No, dude, I'm honestly pretty open. I'll give it a shot, but no cheesy commercials. Why was a still picture so much easier than a video? I mean, fuck, I didn't even want to be in a commercial if I didn't have to talk. It was okay for a still picture, but fuck I didn't even wanna be standing in the background of a video.
Was I serious? Of fucking course I was. Was I going to drag Caly into this mess? No, honestly. Vincent never actually hurt me, but fuck yes I got off on the fact that he could. I'll put it this way, Byrne, I'm game for almost anything as long as all parties are um.. I took a drink and wiped my mouth with the back of my hand, Informed of what they're dealing with. I sat the bottle down beside me, raised my brows suggestively, but only once, and kept a slight smirk. And I would have killed to see his reaction, but that was the exact goddamn moment Debo blasted from the bathroom and the conversation had now taken the topic of facehuggers. It took me an extra minute or two to get the reference, and I just shook my head. Bye, dude, see you around, I said, picking up my bottle again and raising it to wave at Debo. I waited for the door to close before asking my next question - How long has it been since he's had a good lay? Trust me, not offering.
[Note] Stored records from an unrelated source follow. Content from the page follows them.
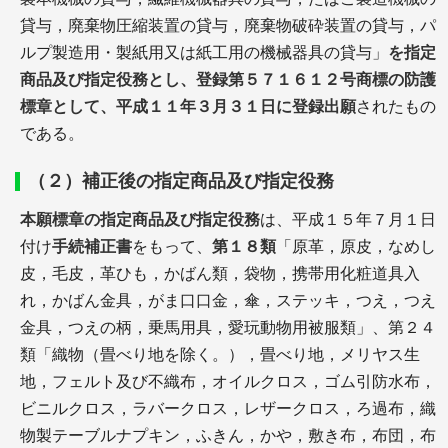
貸与，廃棄物圧縮装置の貸与，廃棄物破砕装置の貸与，パ
ルプ製造用・製紙用又は紙工用の機械器具の貸与」
を指定
商品及び指定役務とし、登録第５７１６１２号商標の防護
標章として、平成１１年３月３１日に登録出願
されたもの
である。
（２）補正後の指定商品及び指定役務
本願標章の指定商品及び指定役務
は、平成１５年７月１日
付け
手続補正書
をもって、
第１８類
「原革，原皮，なめし
皮，毛皮，革ひも，かばん類，袋物，携帯用化粧道具入
れ，かばん金具，がま口口金，傘，ステッキ，つえ，つえ
金具，つえの柄，乗馬用具，愛玩動物用被服類」、第２４
類「織物（畳べり地を除く。），畳べり地，メリヤス生
地，フェルト及び不織布，オイルクロス，ゴム引防水布，
ビニルクロス，ラバークロス，レザークロス，ろ過布，織
物製テーブルナプキン，ふきん，かや，敷き布，布団，布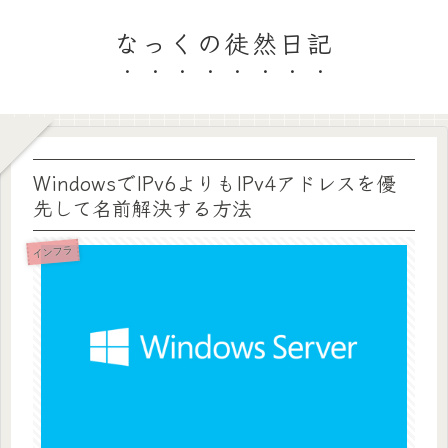
なっくの徒然日記
WindowsでIPv6よりもIPv4アドレスを優
先して名前解決する方法
インフラ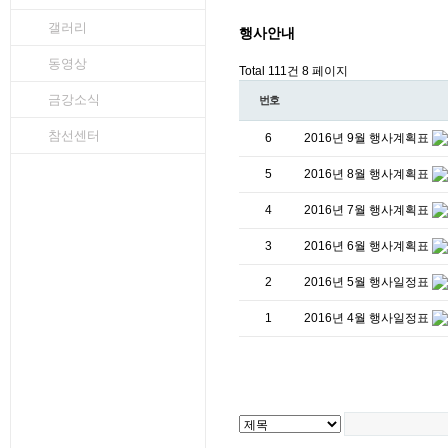
갤러리
행사안내
동영상
Total 111건
8 페이지
금강소식
번호
참선센터
6
2016년 9월 행사계획표
5
2016년 8월 행사계획표
4
2016년 7월 행사계획표
3
2016년 6월 행사계획표
2
2016년 5월 행사일정표
1
2016년 4월 행사일정표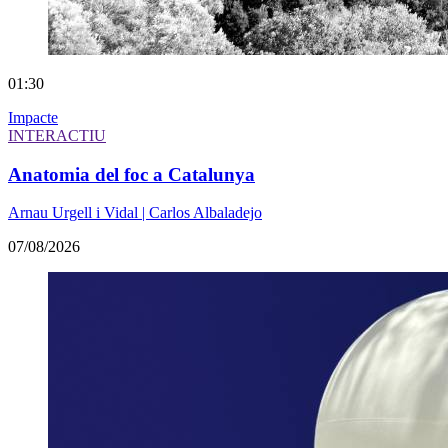
01:30
Impacte
INTERACTIU
Anatomia del foc a Catalunya
Arnau Urgell i Vidal | Carlos Albaladejo
07/08/2026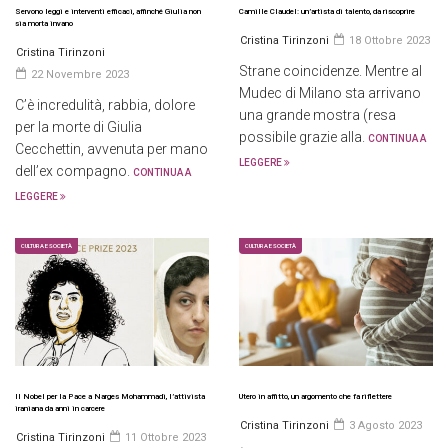
Servono leggi e interventi efficaci, affinché Giulia non
Camille Claudel: un’artista di talento, da riscoprire
sia morta invano
Cristina Tirinzoni
18 Ottobre 2023
Cristina Tirinzoni
Strane coincidenze. Mentre al
22 Novembre 2023
Mudec di Milano sta arrivano
C’è incredulità, rabbia, dolore
una grande mostra (resa
per la morte di Giulia
possibile grazie alla.
CONTINUA A
Cecchettin, avvenuta per mano
LEGGERE
dell’ex compagno.
CONTINUA A
LEGGERE
CULTURA E SOCIETÀ
CULTURA E SOCIETÀ
Il Nobel per la Pace a Narges Mohammadi, l’attivista
Utero in affitto, un argomento che fa riflettere
iraniana da anni in carcere
Cristina Tirinzoni
3 Agosto 2023
Cristina Tirinzoni
11 Ottobre 2023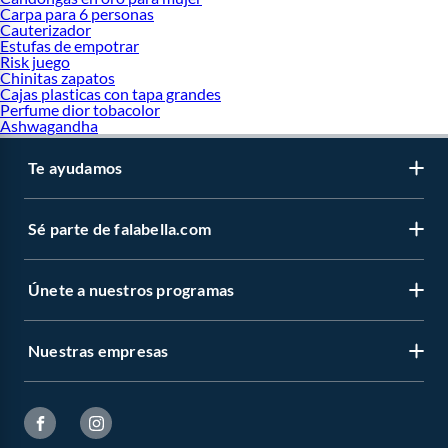
Carpa para 6 personas
Cauterizador
Estufas de empotrar
Risk juego
Chinitas zapatos
Cajas plasticas con tapa grandes
Perfume dior tobacolor
Ashwagandha
Te ayudamos
Sé parte de falabella.com
Únete a nuestros programas
Nuestras empresas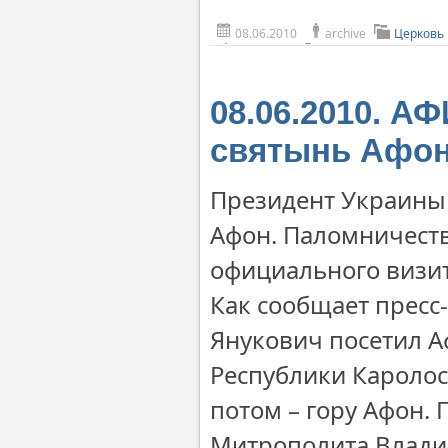
08.06.2010
archive
Церковь
08.06.2010. А
святынь Афо
Президент Украины
Афон. Паломничеств
официального визит
Как сообщает пресс-
Янукович посетил А
Республики Каролос
потом – гору Афон.
Митрополита Владим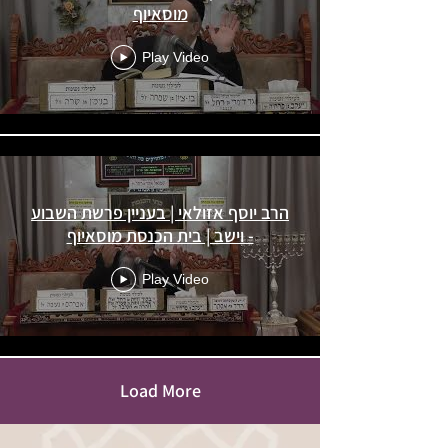
מוסאיוף
Play Video
הרב יוסף אזולאי | בעניין פרשת השבוע
- וישב | בית הכנסת מוסאיוף
Play Video
Load More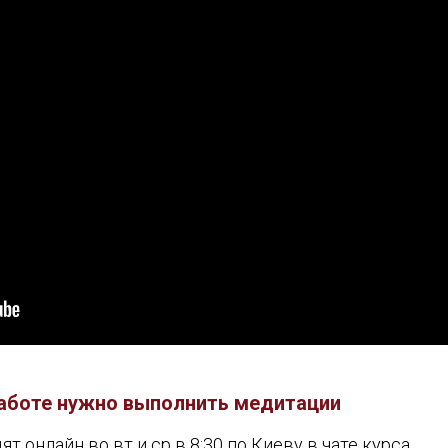
аботе нужно выполнить медитации
 онлайн во вт и ср в 8:30 по Киеву в чате курса.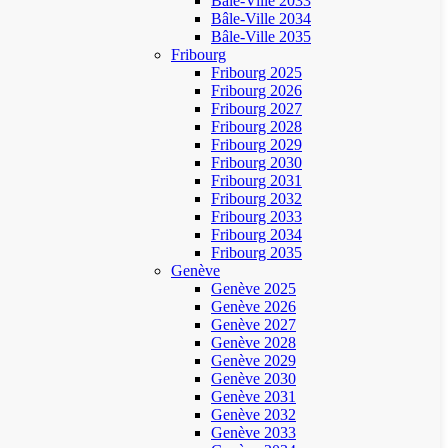
Bâle-Ville 2033
Bâle-Ville 2034
Bâle-Ville 2035
Fribourg
Fribourg 2025
Fribourg 2026
Fribourg 2027
Fribourg 2028
Fribourg 2029
Fribourg 2030
Fribourg 2031
Fribourg 2032
Fribourg 2033
Fribourg 2034
Fribourg 2035
Genève
Genève 2025
Genève 2026
Genève 2027
Genève 2028
Genève 2029
Genève 2030
Genève 2031
Genève 2032
Genève 2033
I sat the bottle back down before even taking another drink. No shit?! You think it would work? That would be absolutely fucking amazing if it would work, and shit I'd have some cobwebs to blow out. I mean fuck, as long as it doesn't erode my brain... or fuck, your brain, I'm willing to try it. What was I agreeing to while drunk? It didn't particularly matter, I agreed to all kinds of shit when sober. Could I sign some kind of permission slip, that says don't worry about my feelings when drunk, I never give a shit?
My smile loosened, not frowning or anything, just... thinking about what he said. Fuck, I'd been called hot before. I'd been called unique, I mean all that shit, but it was all my exterior. Never a genius, though. Never... appreciated like this. I didn't wanna show anything, I didn't want to show just how much it hit me, him saying that, how it strangely made me feel lonely. It just feels like he'd opened a door in my fucking head I didn't know was there.
You think I could run with you howlers, huh? I was smiling now, kind of pushing my head away from uncharted territories and then another entire curveball. There's no way in hell I'd want to go through what I saw happen to Gio - unless it meant not feeling that rope pulling me to the abyss. Bro, you know I like pain, but that's a whole different ballgame.